Exercise details:
Starting at the first line, copy the data below through to the end, exactly.

Entries supplied:
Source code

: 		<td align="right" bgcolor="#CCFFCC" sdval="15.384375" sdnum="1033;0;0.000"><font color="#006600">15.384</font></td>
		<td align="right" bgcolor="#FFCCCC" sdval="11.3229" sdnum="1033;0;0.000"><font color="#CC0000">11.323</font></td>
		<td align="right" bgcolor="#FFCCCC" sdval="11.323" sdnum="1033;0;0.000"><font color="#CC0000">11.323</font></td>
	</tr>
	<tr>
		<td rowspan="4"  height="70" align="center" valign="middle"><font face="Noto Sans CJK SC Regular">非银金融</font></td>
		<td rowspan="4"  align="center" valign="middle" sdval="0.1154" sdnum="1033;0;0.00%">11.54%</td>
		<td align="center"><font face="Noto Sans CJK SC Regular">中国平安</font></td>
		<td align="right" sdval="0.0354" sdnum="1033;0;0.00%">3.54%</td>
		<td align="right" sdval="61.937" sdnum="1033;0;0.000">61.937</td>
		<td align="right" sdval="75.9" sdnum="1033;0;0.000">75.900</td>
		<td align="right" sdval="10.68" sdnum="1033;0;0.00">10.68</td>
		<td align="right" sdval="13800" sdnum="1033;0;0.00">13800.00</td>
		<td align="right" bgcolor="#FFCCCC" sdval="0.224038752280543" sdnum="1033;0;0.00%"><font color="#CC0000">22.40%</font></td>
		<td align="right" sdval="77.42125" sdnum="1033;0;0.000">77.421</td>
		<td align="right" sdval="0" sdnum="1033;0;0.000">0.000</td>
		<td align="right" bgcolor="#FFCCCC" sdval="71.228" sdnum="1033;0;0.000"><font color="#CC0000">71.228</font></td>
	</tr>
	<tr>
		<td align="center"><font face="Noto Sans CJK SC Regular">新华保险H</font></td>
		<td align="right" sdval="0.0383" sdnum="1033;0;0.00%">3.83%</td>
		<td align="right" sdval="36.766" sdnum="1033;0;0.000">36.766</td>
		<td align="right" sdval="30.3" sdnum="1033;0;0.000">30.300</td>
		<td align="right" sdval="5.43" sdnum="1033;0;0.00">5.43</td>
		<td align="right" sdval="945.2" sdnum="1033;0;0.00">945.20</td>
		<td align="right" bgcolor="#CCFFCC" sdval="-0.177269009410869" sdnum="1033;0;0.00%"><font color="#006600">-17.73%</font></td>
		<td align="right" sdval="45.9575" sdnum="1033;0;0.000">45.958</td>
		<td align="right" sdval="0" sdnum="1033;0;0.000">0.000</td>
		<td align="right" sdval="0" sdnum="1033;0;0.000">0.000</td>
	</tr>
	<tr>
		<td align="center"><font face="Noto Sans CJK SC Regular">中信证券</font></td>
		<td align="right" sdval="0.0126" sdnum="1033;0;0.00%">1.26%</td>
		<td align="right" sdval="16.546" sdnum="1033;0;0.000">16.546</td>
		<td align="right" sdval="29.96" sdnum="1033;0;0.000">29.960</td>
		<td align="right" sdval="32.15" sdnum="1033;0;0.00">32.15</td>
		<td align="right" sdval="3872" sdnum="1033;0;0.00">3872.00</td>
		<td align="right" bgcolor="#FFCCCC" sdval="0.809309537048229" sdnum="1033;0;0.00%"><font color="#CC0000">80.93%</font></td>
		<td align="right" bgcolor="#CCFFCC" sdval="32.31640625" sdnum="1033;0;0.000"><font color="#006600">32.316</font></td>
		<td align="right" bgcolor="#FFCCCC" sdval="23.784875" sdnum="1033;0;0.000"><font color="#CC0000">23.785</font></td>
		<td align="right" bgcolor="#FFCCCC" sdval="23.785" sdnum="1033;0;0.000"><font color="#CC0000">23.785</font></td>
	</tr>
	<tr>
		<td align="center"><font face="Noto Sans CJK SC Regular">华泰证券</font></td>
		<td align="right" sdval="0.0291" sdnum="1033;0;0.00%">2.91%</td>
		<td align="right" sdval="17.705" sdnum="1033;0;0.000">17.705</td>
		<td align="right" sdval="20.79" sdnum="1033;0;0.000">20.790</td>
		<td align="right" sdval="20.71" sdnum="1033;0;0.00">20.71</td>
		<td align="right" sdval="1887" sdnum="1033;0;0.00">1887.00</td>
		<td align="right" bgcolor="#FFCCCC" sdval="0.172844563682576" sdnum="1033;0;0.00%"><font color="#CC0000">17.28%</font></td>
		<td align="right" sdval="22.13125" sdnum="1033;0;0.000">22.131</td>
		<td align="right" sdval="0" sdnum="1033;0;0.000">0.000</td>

Result of this task:
Source code

: 		<td align="right" bgcolor="#CCFFCC" sdval="15.384375" sdnum="1033;0;0.000"><font color="#006600">15.384</font></td>
		<td align="right" bgcolor="#FFCCCC" sdval="11.3229" sdnum="1033;0;0.000"><font color="#CC0000">11.323</font></td>
		<td align="right" bgcolor="#FFCCCC" sdval="11.323" sdnum="1033;0;0.000"><font color="#CC0000">11.323</font></td>
	</tr>
	<tr>
		<td rowspan="4"  height="70" align="center" valign="middle"><font face="Noto Sans CJK SC Regular">非银金融</font></td>
		<td rowspan="4"  align="center" valign="middle" sdval="0.1154" sdnum="1033;0;0.00%">11.54%</td>
		<td align="center"><font face="Noto Sans CJK SC Regular">中国平安</font></td>
		<td align="right" sdval="0.0354" sdnum="1033;0;0.00%">3.54%</td>
		<td align="right" sdval="61.937" sdnum="1033;0;0.000">61.937</td>
		<td align="right" sdval="75.9" sdnum="1033;0;0.000">75.900</td>
		<td align="right" sdval="10.68" sdnum="1033;0;0.00">10.68</td>
		<td align="right" sdval="13800" sdnum="1033;0;0.00">13800.00</td>
		<td align="right" bgcolor="#FFCCCC" sdval="0.224038752280543" sdnum="1033;0;0.00%"><font color="#CC0000">22.40%</font></td>
		<td align="right" sdval="77.42125" sdnum="1033;0;0.000">77.421</td>
		<td align="right" sdval="0" sdnum="1033;0;0.000">0.000</td>
		<td align="right" bgcolor="#FFCCCC" sdval="71.228" sdnum="1033;0;0.000"><font color="#CC0000">71.228</font></td>
	</tr>
	<tr>
		<td align="center"><font face="Noto Sans CJK SC Regular">新华保险H</font></td>
		<td align="right" sdval="0.0383" sdnum="1033;0;0.00%">3.83%</td>
		<td align="right" sdval="36.766" sdnum="1033;0;0.000">36.766</td>
		<td align="right" sdval="30.3" sdnum="1033;0;0.000">30.300</td>
		<td align="right" sdval="5.43" sdnum="1033;0;0.00">5.43</td>
		<td align="right" sdval="945.2" sdnum="1033;0;0.00">945.20</td>
		<td align="right" bgcolor="#CCFFCC" sdval="-0.177269009410869" sdnum="1033;0;0.00%"><font color="#006600">-17.73%</font></td>
		<td align="right" sdval="45.9575" sdnum="1033;0;0.000">45.958</td>
		<td align="right" sdval="0" sdnum="1033;0;0.000">0.000</td>
		<td align="right" sdval="0" sdnum="1033;0;0.000">0.000</td>
	</tr>
	<tr>
		<td align="center"><font face="Noto Sans CJK SC Regular">中信证券</font></td>
		<td align="right" sdval="0.0126" sdnum="1033;0;0.00%">1.26%</td>
		<td align="right" sdval="16.546" sdnum="1033;0;0.000">16.546</td>
		<td align="right" sdval="29.96" sdnum="1033;0;0.000">29.960</td>
		<td align="right" sdval="32.15" sdnum="1033;0;0.00">32.15</td>
		<td align="right" sdval="3872" sdnum="1033;0;0.00">3872.00</td>
		<td align="right" bgcolor="#FFCCCC" sdval="0.809309537048229" sdnum="1033;0;0.00%"><font color="#CC0000">80.93%</font></td>
		<td align="right" bgcolor="#CCFFCC" sdval="32.31640625" sdnum="1033;0;0.000"><font color="#006600">32.316</font></td>
		<td align="right" bgcolor="#FFCCCC" sdval="23.784875" sdnum="1033;0;0.000"><font color="#CC0000">23.785</font></td>
		<td align="right" bgcolor="#FFCCCC" sdval="23.785" sdnum="1033;0;0.000"><font color="#CC0000">23.785</font></td>
	</tr>
	<tr>
		<td align="center"><font face="Noto Sans CJK SC Regular">华泰证券</font></td>
		<td align="right" sdval="0.0291" sdnum="1033;0;0.00%">2.91%</td>
		<td align="right" sdval="17.705" sdnum="1033;0;0.000">17.705</td>
		<td align="right" sdval="20.79" sdnum="1033;0;0.000">20.790</td>
		<td align="right" sdval="20.71" sdnum="1033;0;0.00">20.71</td>
		<td align="right" sdval="1887" sdnum="1033;0;0.00">1887.00</td>
		<td align="right" bgcolor="#FFCCCC" sdval="0.172844563682576" sdnum="1033;0;0.00%"><font color="#CC0000">17.28%</font></td>
		<td align="right" sdval="22.13125" sdnum="1033;0;0.000">22.131</td>
		<td align="right" sdval="0" sdnum="1033;0;0.000">0.000</td>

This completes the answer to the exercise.